• RECORDS TO PROCESS:
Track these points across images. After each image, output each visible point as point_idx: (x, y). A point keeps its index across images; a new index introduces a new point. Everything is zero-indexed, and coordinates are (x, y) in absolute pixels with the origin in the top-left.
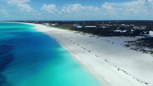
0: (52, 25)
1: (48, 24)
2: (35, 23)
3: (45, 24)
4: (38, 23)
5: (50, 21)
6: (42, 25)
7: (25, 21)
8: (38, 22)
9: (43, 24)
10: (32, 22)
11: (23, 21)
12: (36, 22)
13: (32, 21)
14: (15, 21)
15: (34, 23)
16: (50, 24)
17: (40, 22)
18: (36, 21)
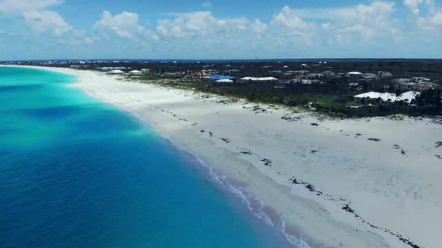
0: (132, 74)
1: (120, 71)
2: (77, 66)
3: (109, 70)
4: (86, 66)
5: (124, 60)
6: (100, 73)
7: (47, 61)
8: (86, 64)
9: (102, 71)
10: (67, 65)
11: (40, 61)
12: (79, 64)
13: (68, 61)
14: (16, 63)
15: (73, 68)
16: (127, 71)
17: (93, 66)
18: (81, 62)
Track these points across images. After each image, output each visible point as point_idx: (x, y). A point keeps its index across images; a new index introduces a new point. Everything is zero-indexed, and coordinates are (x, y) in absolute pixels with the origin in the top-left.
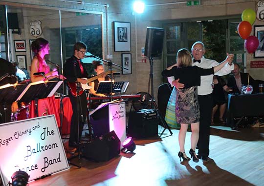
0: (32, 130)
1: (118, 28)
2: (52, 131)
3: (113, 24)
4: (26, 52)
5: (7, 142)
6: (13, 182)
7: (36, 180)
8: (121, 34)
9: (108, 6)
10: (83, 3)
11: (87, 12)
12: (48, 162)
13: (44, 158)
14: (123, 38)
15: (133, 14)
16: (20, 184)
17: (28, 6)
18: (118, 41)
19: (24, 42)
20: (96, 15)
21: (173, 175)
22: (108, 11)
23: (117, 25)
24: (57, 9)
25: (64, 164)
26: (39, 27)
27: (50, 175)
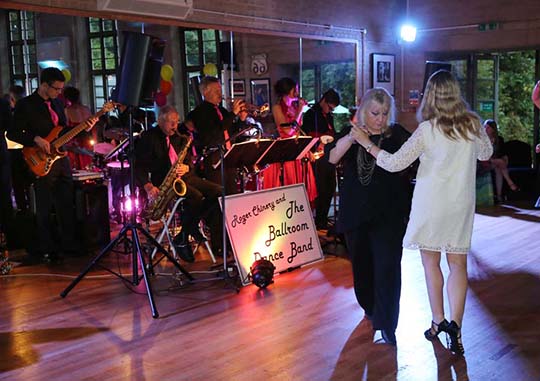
0: (275, 204)
1: (379, 63)
2: (302, 207)
3: (372, 56)
4: (245, 95)
5: (244, 219)
6: (254, 276)
7: (282, 273)
8: (382, 71)
9: (365, 32)
10: (332, 27)
11: (336, 39)
12: (296, 249)
13: (292, 244)
14: (384, 77)
15: (399, 42)
16: (262, 277)
17: (259, 32)
18: (379, 81)
19: (242, 82)
20: (349, 44)
21: (476, 273)
22: (365, 39)
23: (377, 58)
24: (298, 36)
25: (316, 252)
26: (264, 61)
27: (299, 267)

• TASK PROMPT:
Apart from the pictures, return every entry above exactly as given.

• SOLUTION TO THE EXERCISE:
Track these points across images. After each image, output each visible point as point_idx: (x, y). A point keeps its index across images; a new index introduces a new point. Everything is zero-indexed, and coordinates are (x, y) in absolute pixels with the origin in the top-left.
0: (52, 25)
1: (48, 24)
2: (35, 23)
3: (45, 24)
4: (38, 23)
5: (50, 21)
6: (42, 25)
7: (25, 21)
8: (38, 22)
9: (43, 24)
10: (32, 22)
11: (23, 21)
12: (36, 22)
13: (32, 21)
14: (15, 21)
15: (34, 23)
16: (50, 24)
17: (40, 22)
18: (36, 21)
0: (132, 74)
1: (120, 71)
2: (77, 66)
3: (109, 70)
4: (86, 66)
5: (124, 60)
6: (100, 73)
7: (47, 61)
8: (86, 64)
9: (102, 71)
10: (67, 65)
11: (40, 61)
12: (79, 64)
13: (68, 61)
14: (16, 63)
15: (73, 68)
16: (127, 71)
17: (93, 66)
18: (81, 62)
Track these points across images. After each image, output each visible point as point_idx: (x, y). A point keeps its index across images; a new index introduces a new point. Everything is zero-indexed, and coordinates are (x, y) in absolute pixels with the origin in the top-left.
0: (32, 130)
1: (118, 28)
2: (52, 131)
3: (113, 24)
4: (26, 52)
5: (7, 142)
6: (13, 182)
7: (36, 180)
8: (121, 34)
9: (108, 6)
10: (83, 3)
11: (87, 12)
12: (48, 162)
13: (44, 158)
14: (123, 38)
15: (133, 14)
16: (20, 184)
17: (28, 6)
18: (118, 41)
19: (24, 42)
20: (96, 15)
21: (173, 175)
22: (108, 11)
23: (117, 25)
24: (57, 9)
25: (64, 164)
26: (39, 27)
27: (50, 175)
0: (275, 204)
1: (379, 63)
2: (302, 207)
3: (372, 56)
4: (245, 95)
5: (244, 219)
6: (254, 276)
7: (282, 273)
8: (382, 71)
9: (365, 32)
10: (332, 27)
11: (336, 39)
12: (296, 249)
13: (292, 244)
14: (384, 77)
15: (399, 42)
16: (262, 277)
17: (259, 32)
18: (379, 81)
19: (242, 82)
20: (349, 44)
21: (476, 273)
22: (365, 39)
23: (377, 58)
24: (298, 36)
25: (316, 252)
26: (264, 61)
27: (299, 267)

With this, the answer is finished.